An Interpol "red notice", which shows that a person is wanted based on an arrest warrant or equivalent judicial decision, was previously issued for Moti.

Roux said Moti received official documents that there was no "red notice", and that his name was not included on searches of outstanding warrants.

Roux said that since August 2017, Moti has been subject to a "litany of spurious and fraudulent claims" made by a member of the "Russian Mafia", who was currently living in Dubai.

He said there was a directive that all data on Moti on Interpol's system was to be blocked, but the Russian notice "circumvented" that.

"The alleged charges that form the basis of the diffusion notice are evidently a complete fabrication and part of a continued stratagem adopted by the Russian Mafia to extort payment by Mr Moti's of substantial sums of money.

This is not the first time that claims have been made of Russian figures using Interpol to pursue their own agenda. 

Interpol 

In May, Bill Browder, a human rights activist and critic of Russian President Vladimir Putin, was briefly arrested while in Spain to testify about alleged corrupt activities by the Russian government.
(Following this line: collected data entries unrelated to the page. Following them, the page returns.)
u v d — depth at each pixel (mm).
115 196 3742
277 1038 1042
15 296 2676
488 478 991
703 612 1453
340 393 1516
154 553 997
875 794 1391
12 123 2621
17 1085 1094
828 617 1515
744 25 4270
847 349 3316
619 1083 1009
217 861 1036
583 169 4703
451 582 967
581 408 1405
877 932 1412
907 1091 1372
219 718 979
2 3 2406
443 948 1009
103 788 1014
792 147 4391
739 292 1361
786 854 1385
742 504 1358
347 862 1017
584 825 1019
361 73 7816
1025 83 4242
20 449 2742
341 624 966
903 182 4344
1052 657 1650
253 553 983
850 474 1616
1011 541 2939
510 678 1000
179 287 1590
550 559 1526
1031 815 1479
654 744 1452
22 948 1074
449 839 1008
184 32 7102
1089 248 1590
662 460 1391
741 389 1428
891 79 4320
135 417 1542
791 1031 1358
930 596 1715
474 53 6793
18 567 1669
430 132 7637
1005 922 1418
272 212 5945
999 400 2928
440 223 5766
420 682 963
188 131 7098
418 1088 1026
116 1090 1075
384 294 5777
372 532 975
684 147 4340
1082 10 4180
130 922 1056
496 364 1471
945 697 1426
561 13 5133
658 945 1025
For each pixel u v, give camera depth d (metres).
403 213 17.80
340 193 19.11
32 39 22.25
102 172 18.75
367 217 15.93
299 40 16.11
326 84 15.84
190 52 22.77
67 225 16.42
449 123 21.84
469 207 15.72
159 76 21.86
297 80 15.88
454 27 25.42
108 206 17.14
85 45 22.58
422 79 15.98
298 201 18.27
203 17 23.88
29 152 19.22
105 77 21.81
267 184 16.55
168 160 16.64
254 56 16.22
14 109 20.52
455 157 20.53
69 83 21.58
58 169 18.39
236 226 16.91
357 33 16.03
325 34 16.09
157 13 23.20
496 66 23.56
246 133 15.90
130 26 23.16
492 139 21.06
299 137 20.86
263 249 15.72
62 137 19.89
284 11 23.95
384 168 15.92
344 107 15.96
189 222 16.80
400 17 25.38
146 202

He tweeted about the arrest at the time, saying it was apparently based on a Russian Interpol arrest warrant.

He subsequently tweeted: "Good news. Spanish National Police just released me after Interpol General Secretary in Lyon advised them not to honor the new Russian Interpol Red Notice. This is the 6th time that Russia has abused Interpol in my case".

Interpol denied to the Atlantic that it had ever issued a red notice, saying that it repeatedly rejected Russian requests to do so because it deemed them to be politically motivated.

A diffusion notice was circulated for Browder in October 2017 but the General Secretariat later found it to be non-compliant.

The same report stated that Interpol asked the notice to be removed from national databases but had no way to enforce compliance.

The New York Times reported in 2016 about a similar diffusion notice for Nikita Kulachenkov, a Russian forensic accountant fighting corruption, who fled to Lithuania.

He spent a few weeks in a Cypriot prison before the country refused a request to send him to Russia to stand trial.